++++ The input

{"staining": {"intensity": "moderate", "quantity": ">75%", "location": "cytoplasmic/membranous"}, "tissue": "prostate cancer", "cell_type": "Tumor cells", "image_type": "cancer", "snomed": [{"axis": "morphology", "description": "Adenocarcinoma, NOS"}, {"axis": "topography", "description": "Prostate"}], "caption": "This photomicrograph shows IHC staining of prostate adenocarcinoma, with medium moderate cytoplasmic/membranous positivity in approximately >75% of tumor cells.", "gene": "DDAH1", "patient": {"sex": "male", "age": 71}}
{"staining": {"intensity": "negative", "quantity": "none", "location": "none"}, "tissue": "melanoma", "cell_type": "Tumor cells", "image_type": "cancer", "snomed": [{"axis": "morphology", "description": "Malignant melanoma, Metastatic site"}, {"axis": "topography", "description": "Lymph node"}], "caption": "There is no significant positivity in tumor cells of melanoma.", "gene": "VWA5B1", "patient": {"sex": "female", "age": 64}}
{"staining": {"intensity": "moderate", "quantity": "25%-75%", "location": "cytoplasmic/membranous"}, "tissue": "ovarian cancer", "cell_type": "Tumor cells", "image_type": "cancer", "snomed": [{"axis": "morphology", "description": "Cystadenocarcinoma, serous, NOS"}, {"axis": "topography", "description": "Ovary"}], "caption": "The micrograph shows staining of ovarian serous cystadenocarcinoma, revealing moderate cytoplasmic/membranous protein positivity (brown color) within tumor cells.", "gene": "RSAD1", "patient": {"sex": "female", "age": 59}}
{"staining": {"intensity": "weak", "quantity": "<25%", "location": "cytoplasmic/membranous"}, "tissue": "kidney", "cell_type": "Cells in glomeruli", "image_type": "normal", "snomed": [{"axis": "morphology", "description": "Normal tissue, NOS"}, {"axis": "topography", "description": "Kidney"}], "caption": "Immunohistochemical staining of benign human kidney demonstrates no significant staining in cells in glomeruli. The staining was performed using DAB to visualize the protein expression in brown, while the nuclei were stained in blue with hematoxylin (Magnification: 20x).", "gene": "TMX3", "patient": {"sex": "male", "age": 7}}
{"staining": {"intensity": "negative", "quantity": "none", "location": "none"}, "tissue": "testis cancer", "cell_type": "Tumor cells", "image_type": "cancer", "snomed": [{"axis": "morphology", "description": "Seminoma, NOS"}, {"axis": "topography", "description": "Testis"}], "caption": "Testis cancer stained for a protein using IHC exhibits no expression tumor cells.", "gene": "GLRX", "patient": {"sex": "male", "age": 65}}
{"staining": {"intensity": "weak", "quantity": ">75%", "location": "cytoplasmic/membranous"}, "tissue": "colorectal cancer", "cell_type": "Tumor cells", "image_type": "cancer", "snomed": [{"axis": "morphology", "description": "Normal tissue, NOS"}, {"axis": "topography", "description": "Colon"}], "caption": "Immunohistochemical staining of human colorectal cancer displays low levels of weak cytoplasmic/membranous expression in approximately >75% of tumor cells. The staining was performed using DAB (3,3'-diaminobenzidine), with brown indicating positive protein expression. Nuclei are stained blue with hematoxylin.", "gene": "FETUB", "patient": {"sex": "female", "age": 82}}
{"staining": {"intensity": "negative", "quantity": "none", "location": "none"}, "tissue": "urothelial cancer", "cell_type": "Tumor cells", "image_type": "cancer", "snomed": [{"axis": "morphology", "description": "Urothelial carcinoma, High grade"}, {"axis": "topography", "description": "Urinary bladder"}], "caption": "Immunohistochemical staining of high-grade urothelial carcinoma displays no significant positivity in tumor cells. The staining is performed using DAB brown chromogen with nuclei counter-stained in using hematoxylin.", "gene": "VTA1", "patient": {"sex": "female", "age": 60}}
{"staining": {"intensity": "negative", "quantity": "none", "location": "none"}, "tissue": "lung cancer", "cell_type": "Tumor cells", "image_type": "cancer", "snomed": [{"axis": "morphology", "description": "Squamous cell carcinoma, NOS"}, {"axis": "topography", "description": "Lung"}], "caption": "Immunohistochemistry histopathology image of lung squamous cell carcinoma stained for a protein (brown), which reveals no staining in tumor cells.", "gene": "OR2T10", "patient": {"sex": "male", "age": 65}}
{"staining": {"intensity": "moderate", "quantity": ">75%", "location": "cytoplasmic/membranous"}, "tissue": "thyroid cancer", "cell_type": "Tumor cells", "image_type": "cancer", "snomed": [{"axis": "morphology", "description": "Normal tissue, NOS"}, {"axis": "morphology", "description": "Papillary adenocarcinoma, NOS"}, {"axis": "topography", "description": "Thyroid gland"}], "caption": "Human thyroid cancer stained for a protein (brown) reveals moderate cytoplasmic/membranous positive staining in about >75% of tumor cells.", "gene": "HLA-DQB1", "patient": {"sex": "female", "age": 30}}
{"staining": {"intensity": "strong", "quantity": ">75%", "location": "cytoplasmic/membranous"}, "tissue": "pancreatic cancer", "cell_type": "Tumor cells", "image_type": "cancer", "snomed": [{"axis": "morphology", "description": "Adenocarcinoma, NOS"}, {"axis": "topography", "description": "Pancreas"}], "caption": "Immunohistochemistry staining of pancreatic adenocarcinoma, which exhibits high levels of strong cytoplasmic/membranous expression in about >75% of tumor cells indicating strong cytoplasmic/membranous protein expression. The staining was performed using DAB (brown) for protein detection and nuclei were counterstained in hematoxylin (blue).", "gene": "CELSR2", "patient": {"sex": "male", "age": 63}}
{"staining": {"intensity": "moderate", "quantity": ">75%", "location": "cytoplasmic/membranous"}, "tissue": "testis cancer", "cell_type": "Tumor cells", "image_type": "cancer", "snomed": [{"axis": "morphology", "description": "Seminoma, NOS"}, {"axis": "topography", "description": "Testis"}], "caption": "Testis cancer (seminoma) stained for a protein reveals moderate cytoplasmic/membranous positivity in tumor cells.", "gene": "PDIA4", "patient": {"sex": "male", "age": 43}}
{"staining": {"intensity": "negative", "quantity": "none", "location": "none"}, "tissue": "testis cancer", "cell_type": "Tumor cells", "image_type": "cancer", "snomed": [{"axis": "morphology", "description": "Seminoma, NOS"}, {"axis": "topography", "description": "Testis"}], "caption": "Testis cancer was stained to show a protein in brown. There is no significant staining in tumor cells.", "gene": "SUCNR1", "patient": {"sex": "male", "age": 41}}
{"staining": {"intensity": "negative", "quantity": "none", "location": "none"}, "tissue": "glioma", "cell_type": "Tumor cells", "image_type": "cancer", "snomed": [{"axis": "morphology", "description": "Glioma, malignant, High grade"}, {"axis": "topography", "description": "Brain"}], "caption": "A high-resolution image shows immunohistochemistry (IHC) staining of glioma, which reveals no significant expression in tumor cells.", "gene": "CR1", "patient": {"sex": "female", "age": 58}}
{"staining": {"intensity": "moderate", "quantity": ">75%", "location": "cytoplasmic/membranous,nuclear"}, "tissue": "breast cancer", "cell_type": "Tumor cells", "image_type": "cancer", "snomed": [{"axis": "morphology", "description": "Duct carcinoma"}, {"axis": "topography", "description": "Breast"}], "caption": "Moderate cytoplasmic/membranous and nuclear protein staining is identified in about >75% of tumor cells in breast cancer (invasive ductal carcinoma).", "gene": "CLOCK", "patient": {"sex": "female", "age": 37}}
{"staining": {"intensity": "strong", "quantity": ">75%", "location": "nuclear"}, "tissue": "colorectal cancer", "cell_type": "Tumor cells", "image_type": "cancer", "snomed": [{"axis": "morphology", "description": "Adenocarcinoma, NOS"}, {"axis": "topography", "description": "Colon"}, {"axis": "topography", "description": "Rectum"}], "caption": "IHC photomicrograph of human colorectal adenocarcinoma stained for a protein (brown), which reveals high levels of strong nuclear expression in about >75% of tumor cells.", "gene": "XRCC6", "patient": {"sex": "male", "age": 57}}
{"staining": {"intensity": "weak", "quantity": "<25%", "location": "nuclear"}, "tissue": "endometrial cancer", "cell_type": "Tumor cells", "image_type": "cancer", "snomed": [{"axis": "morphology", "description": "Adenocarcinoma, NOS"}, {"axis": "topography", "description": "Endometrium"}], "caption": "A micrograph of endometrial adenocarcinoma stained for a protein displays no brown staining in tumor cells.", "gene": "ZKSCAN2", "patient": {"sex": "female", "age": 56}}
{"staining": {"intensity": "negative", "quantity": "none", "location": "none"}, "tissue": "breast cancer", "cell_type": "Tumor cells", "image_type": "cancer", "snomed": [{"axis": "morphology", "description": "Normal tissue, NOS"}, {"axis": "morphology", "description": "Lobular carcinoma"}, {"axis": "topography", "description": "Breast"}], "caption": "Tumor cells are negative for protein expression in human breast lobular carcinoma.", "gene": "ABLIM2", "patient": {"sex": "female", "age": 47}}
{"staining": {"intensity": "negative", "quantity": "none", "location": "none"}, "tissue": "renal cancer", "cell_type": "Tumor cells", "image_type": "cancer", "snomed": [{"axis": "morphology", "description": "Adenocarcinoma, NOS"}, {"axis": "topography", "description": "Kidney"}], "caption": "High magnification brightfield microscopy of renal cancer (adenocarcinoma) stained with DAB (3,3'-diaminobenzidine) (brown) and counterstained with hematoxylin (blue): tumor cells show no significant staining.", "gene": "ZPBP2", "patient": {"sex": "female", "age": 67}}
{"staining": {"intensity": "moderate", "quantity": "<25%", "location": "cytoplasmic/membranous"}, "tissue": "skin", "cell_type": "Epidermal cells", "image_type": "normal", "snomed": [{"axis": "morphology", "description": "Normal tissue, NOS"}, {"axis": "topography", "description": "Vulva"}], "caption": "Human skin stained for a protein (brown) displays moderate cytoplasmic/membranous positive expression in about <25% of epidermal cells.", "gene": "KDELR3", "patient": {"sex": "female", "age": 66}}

++++++++

Repeat, exactly as they stand above, the lines from the line with "high-resolution image shows" to the line with "micrograph of endometrial", both lines included.

Result of this task:
{"staining": {"intensity": "negative", "quantity": "none", "location": "none"}, "tissue": "glioma", "cell_type": "Tumor cells", "image_type": "cancer", "snomed": [{"axis": "morphology", "description": "Glioma, malignant, High grade"}, {"axis": "topography", "description": "Brain"}], "caption": "A high-resolution image shows immunohistochemistry (IHC) staining of glioma, which reveals no significant expression in tumor cells.", "gene": "CR1", "patient": {"sex": "female", "age": 58}}
{"staining": {"intensity": "moderate", "quantity": ">75%", "location": "cytoplasmic/membranous,nuclear"}, "tissue": "breast cancer", "cell_type": "Tumor cells", "image_type": "cancer", "snomed": [{"axis": "morphology", "description": "Duct carcinoma"}, {"axis": "topography", "description": "Breast"}], "caption": "Moderate cytoplasmic/membranous and nuclear protein staining is identified in about >75% of tumor cells in breast cancer (invasive ductal carcinoma).", "gene": "CLOCK", "patient": {"sex": "female", "age": 37}}
{"staining": {"intensity": "strong", "quantity": ">75%", "location": "nuclear"}, "tissue": "colorectal cancer", "cell_type": "Tumor cells", "image_type": "cancer", "snomed": [{"axis": "morphology", "description": "Adenocarcinoma, NOS"}, {"axis": "topography", "description": "Colon"}, {"axis": "topography", "description": "Rectum"}], "caption": "IHC photomicrograph of human colorectal adenocarcinoma stained for a protein (brown), which reveals high levels of strong nuclear expression in about >75% of tumor cells.", "gene": "XRCC6", "patient": {"sex": "male", "age": 57}}
{"staining": {"intensity": "weak", "quantity": "<25%", "location": "nuclear"}, "tissue": "endometrial cancer", "cell_type": "Tumor cells", "image_type": "cancer", "snomed": [{"axis": "morphology", "description": "Adenocarcinoma, NOS"}, {"axis": "topography", "description": "Endometrium"}], "caption": "A micrograph of endometrial adenocarcinoma stained for a protein displays no brown staining in tumor cells.", "gene": "ZKSCAN2", "patient": {"sex": "female", "age": 56}}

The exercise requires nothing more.